Correctly note that cis eQTLs are most trust worthy than trans eQTLs because the likelihood that both the associated SNP and the probeset could both fall into the same limited space of the genome is small.

They site a paper that places the inheritance of expression variation at a low 0.34.

Most of the data analysis was done using software from Teragenomics.

Tuesday, June 12, 2007

An integrative genomics strategy for systematic characterization of genetic loci modulating phenotypes

Bao et al.
University of Tennessee Health Science Center, Memphis, TN
Human Molecular Genetics
April 11, 2007 [Pubmed]

This paper is largely a bioinformatic exercise. All of the biological data had been previously generated by others and conclusions from the work were not confirmed with any actual biology but the work is still interesting from a methodological standpoint. They use expression QTL mapping to extend the biologically significant finding of knockout mice and other mapped gene x phenotype interactions. This work was done using the recombinant inbred line BxD (B6xDBA) but the approach could easily be extended to inbred strains.

Bao et al. first used the Mammalian Phenotype Ontology to identify genes that had previously been shown to regulate neurological phenotypes. There were 630 genes from this list that were also present on the Affymetrix M430 microarray. Brain-wide expression variation across 42 BxD lines for these 630 genes were inspected for correlation with genetic variation genome-wide. Expression variation for 40 of these genes mapped back to 53 trans regulatory regions (some genes had more than one trans region. The association was most likely done (although the paper does not explicitly state this anywhere) with the WebQTL mapping tool. To identify candidate trans regulators, two methods were used.

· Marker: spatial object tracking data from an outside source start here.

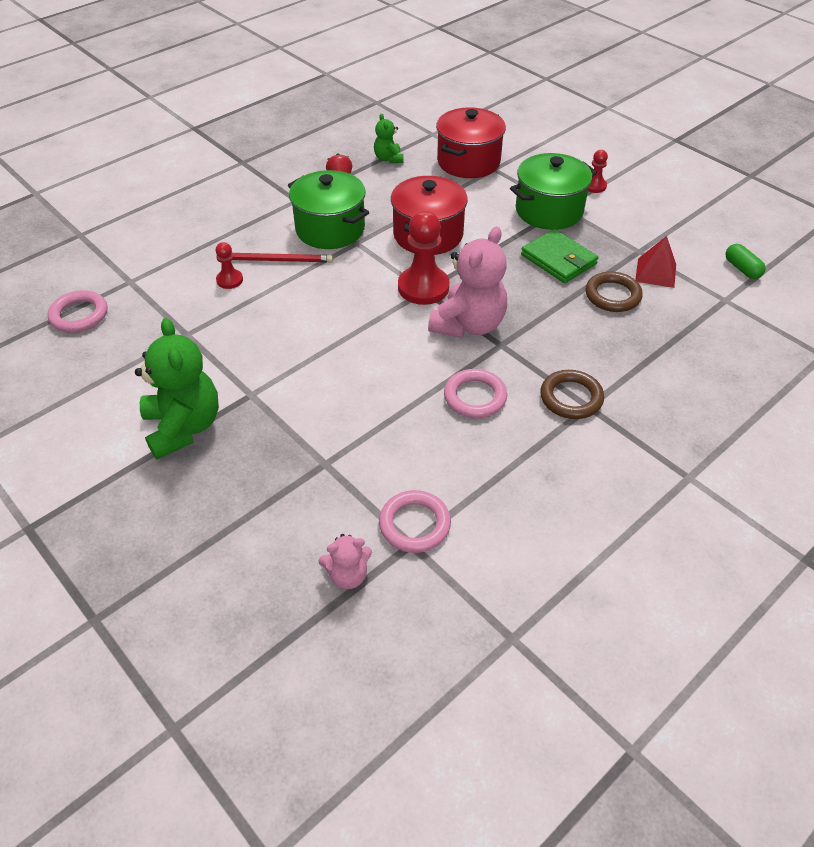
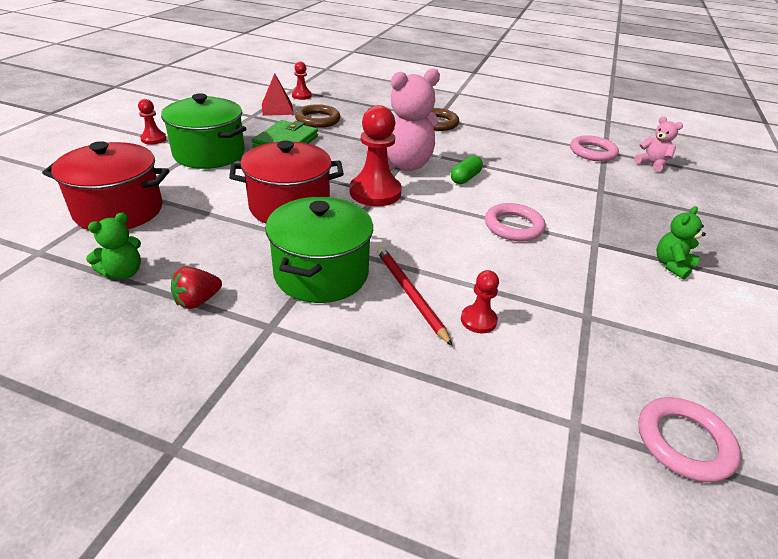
camera: 120 degrees left, 10 degrees down
green teddy bear [135,318,219,459] -> green teddy bear [656,206,706,280], size x0.51
pink teddy bear [428,227,507,338] -> pink teddy bear turned 150 degrees clockwise [366,68,440,171]
pink ring [444,369,507,418] -> pink ring moved to [485,203,546,241]
green capsule [725,244,766,279] -> green capsule moved to [451,155,483,184]
none -> red pawn [292,61,312,100]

One was searching the candidate region for genes known to have missense mutations between B6 and DBA strains. This points to Adcy2 as a regulator of Ntsr2 and there is literature that links them to the same biology, in this case nociception. Transcription factors within the trans peak with missense SNPs were of particular interest because they have direct method of modifying expression. Three of the initial 630 genes had a trans association with the region containing the Stat4 transcription factor and all three of those genes had Stat4 binging sites in their promoters likely confirming the association. The second method was to look for cis eQTLs within the trans region. The logic is that this will detect functional SNPs in the regulatory region of the gene and if the variation in expression of the cis gene matches the expression variation of the downstream gene that produced the original trans association, two genes are likely linked in the same pathway. This approach linked the expression of Myo7 to Myo6 and Ttc8 to Bbs4. There is literature that supports these associations.

As almost an afterthought, attempted to correlate gene expression variation with phenotypic variation using 67 behavioral or neurological phenotype that had previously been defined for BxD. One correlation, Ank2 with cocaine-induced activity in the open field, was corroborated by previously published data. This is type of association is not novel and has been done previously to a much better end.

Other useful items from the paper

Genetical Genomics - a term coined by Robert Williams to refer to the methods for the study of the genetics of gene expression on a genome wide scale.

Estimated that 25% of transcripts are highly heritable which they define as heritability > 0.5

Provides references for the public effort to generate a knock out mouse for every gene but I am not sure that they refer directly to the effort currently underway.

Recognize the difficulty of traditional QTL methods noting the phenotypes they used have not resulted in the identification of QTGs.

Paraphrasing Schadt et al give a nice break down on the reason on might see an association between gene expression and a phenotype. To quote from Bao et al,
(i) causal model, where the common QTL acts on the gene expression trait and the gene regulates the phenotype trait; (ii) reactive model, where the common QTL acts on the phenotype trait and the gene expression trait is reactive to the phenotype and (iii) independent model, where the common QTL acts on the expression trait and phenotype trait independently.
Whole proteome datasets are not yet available.